The cost of this elegance is the time discretization itself: it introduces an
approximation, and the number of HMM states grows with the number of time points
and samples. But the guarantee of 100% acceptance makes the approach efficient
despite these limitations.

SINGER: MH with Data-Informed Proposals
------------------------------------------

SINGER (see :ref:`sgpr`) also updates the ARG one thread at a time, but it works in
**continuous time** -- no discretization is needed. The SGPR (Sub-Graph Pruning and
Re-grafting) move removes a sub-graph from the ARG and re-threads it using the
branch sampling and time sampling HMMs.

Because the proposal distribution is constructed from the data (via the HMM forward
algorithm), it closely approximates the posterior. The Metropolis-Hastings acceptance
ratio is therefore close to 1, though not exactly 1 as in Gibbs sampling. The key
formula (derived in :ref:`sgpr`) compares the probability of the old thread under
the new proposal to the probability of the new thread under the old proposal,
combined with the prior ratio.

SINGER's innovation is that the data-informed proposal makes MCMC practical for
continuous-time ARG inference -- something that would be hopelessly inefficient
with random walk proposals.

PHLASH: Beyond MCMC
----------------------

PHLASH (see :ref:`phlash_svgd`) takes a different path entirely. Instead of
sampling from the posterior via MCMC, it uses **Stein Variational Gradient Descent
(SVGD)** to directly approximate the posterior with a set of particles.

Why abandon MCMC? PHLASH infers a high-dimensional population size history
:math:`\eta(t)`, parameterized as a piecewise-constant function with many epochs.
The parameter space is large enough that MCMC chains converge very slowly, and the
composite likelihood used by PHLASH (which approximates the full likelihood for
computational efficiency) makes exact Gibbs updates unavailable.

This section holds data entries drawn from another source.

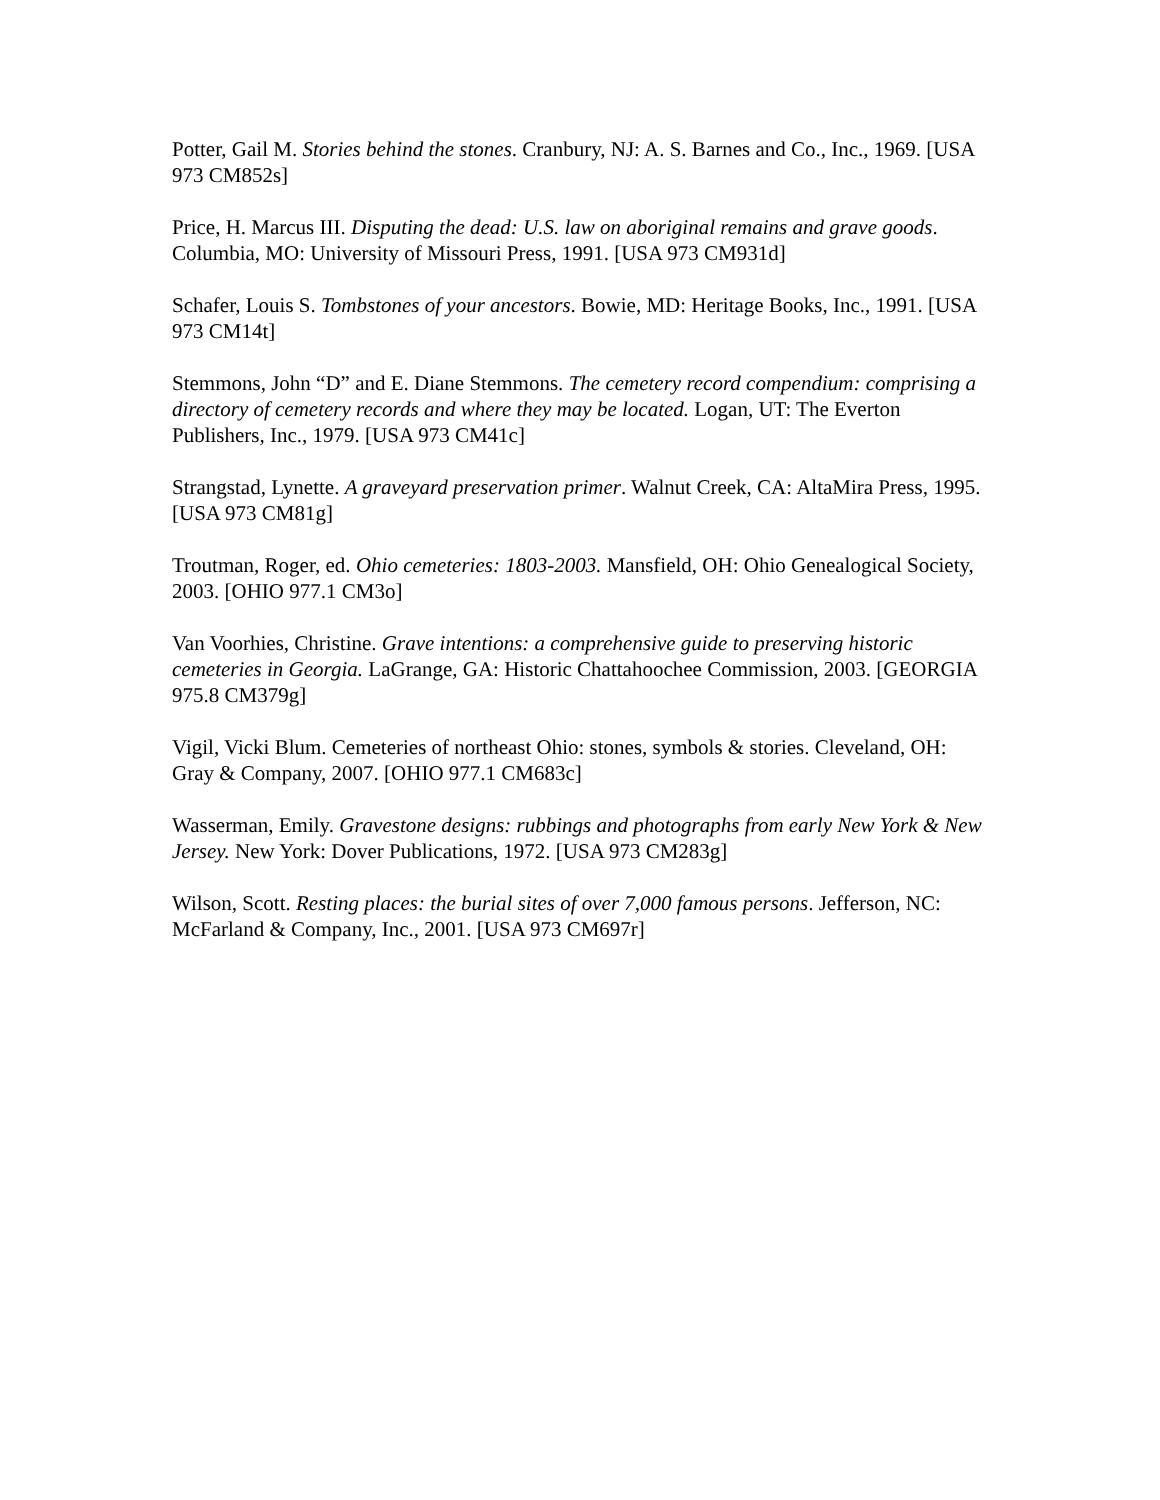Potter, Gail M. Stories behind the stones. Cranbury, NJ: A. S. Barnes and Co., Inc., 1969. [USA 973 CM852s]
Price, H. Marcus III. Disputing the dead: U.S. law on aboriginal remains and grave goods. Columbia, MO: University of Missouri Press, 1991. [USA 973 CM931d]
Schafer, Louis S. Tombstones of your ancestors. Bowie, MD: Heritage Books, Inc., 1991. [USA 973 CM14t]
Stemmons, John “D” and E. Diane Stemmons. The cemetery record compendium: comprising a directory of cemetery records and where they may be located. Logan, UT: The Everton Publishers, Inc., 1979. [USA 973 CM41c]
Strangstad, Lynette. A graveyard preservation primer. Walnut Creek, CA: AltaMira Press, 1995. [USA 973 CM81g]
Troutman, Roger, ed. Ohio cemeteries: 1803-2003. Mansfield, OH: Ohio Genealogical Society, 2003. [OHIO 977.1 CM3o]
Van Voorhies, Christine. Grave intentions: a comprehensive guide to preserving historic cemeteries in Georgia. LaGrange, GA: Historic Chattahoochee Commission, 2003. [GEORGIA 975.8 CM379g]
Vigil, Vicki Blum. Cemeteries of northeast Ohio: stones, symbols & stories. Cleveland, OH: Gray & Company, 2007. [OHIO 977.1 CM683c]
Wasserman, Emily. Gravestone designs: rubbings and photographs from early New York & New Jersey. New York: Dover Publications, 1972. [USA 973 CM283g]
Wilson, Scott. Resting places: the burial sites of over 7,000 famous persons. Jefferson, NC: McFarland & Company, Inc., 2001. [USA 973 CM697r]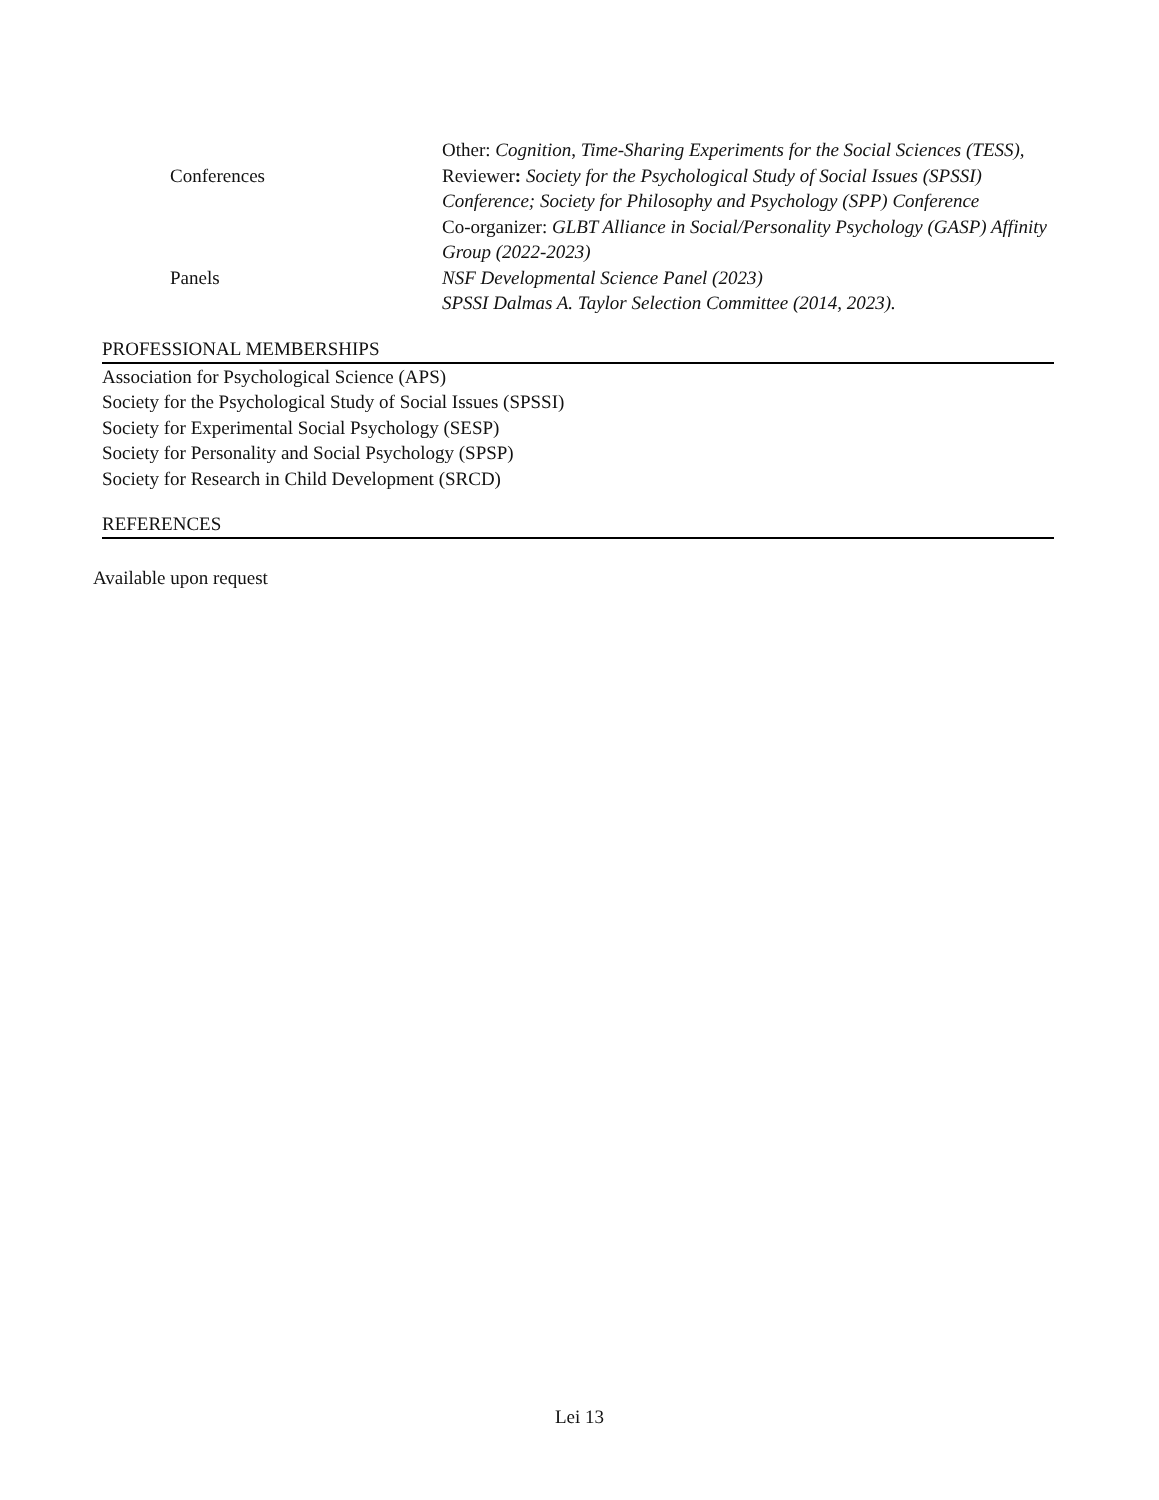Other: Cognition, Time-Sharing Experiments for the Social Sciences (TESS),
Conferences Reviewer: Society for the Psychological Study of Social Issues (SPSSI) Conference; Society for Philosophy and Psychology (SPP) Conference
Co-organizer: GLBT Alliance in Social/Personality Psychology (GASP) Affinity Group (2022-2023)
Panels NSF Developmental Science Panel (2023)
SPSSI Dalmas A. Taylor Selection Committee (2014, 2023).
PROFESSIONAL MEMBERSHIPS
Association for Psychological Science (APS)
Society for the Psychological Study of Social Issues (SPSSI)
Society for Experimental Social Psychology (SESP)
Society for Personality and Social Psychology (SPSP)
Society for Research in Child Development (SRCD)
REFERENCES
Available upon request
Lei 13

SVGD maintains a collection of particles and iteratively moves them to minimize a
divergence from the posterior. Each particle update uses the gradient of the
log-posterior (the "score function," see :ref:`phlash_score_function`), making the
exploration much more directed than random walk MCMC. The result is fast convergence
to an approximate posterior, at the cost of giving up the exactness guarantees of
MCMC.


Summary
=========

.. list-table::
   :header-rows: 1
   :widths: 35 65

   * - Concept
     - Key Idea
   * - Bayesian posterior
     - :math:`P(G \mid D) \propto P(D \mid G) \, P(G)`;
       the normalizing constant :math:`P(D)` is intractable
   * - Markov chain
     - A sequence where the next state depends only on the current state;
       characterized by a transition kernel and stationary distribution
   * - Detailed balance
     - :math:`\pi(x) T(x, y) = \pi(y) T(y, x)`;
       sufficient condition for :math:`\pi` to be stationary
   * - Metropolis-Hastings
     - Propose, then accept/reject with ratio
       :math:`\min(1, \frac{\pi(x')q(x|x')}{\pi(x)q(x'|x)})`;
       works for any proposal :math:`q`
   * - Gibbs sampling
     - Propose from the full conditional; always accepted;
       requires tractable conditionals
   * - Effective sample size
     - ESS = :math:`N / (1 + 2\sum_k \rho(k))`;
       measures how many independent samples the chain yields
   * - Proposal tuning
     - Optimal acceptance rate :math:`\approx 23\%` for random walk MH;
       too narrow or too wide proposals reduce ESS
   * - Data-informed proposals
     - SINGER's SGPR uses HMM-based proposals that incorporate the data,
       achieving near-perfect acceptance rates
   * - When MCMC fails
     - High-dimensional or complex posteriors may require alternatives
       like SVGD (used by PHLASH)

These tools form the **winding mechanism** of several Timepieces. ARGweaver
(see :ref:`argweaver_timepiece`) uses Gibbs sampling to cycle through haplotype
threads, producing exact conditional updates. SINGER (see :ref:`singer_timepiece`)
uses Metropolis-Hastings with data-informed SGPR proposals to explore the space of
continuous-time ARGs. And PHLASH (see :ref:`phlash_timepiece`) demonstrates when the
MCMC paradigm itself must be transcended, replacing random sampling with
gradient-guided particle optimization. Understanding the strengths and limitations of
MCMC -- when it shines and when it is not enough -- is essential for understanding
why each Timepiece is built the way it is.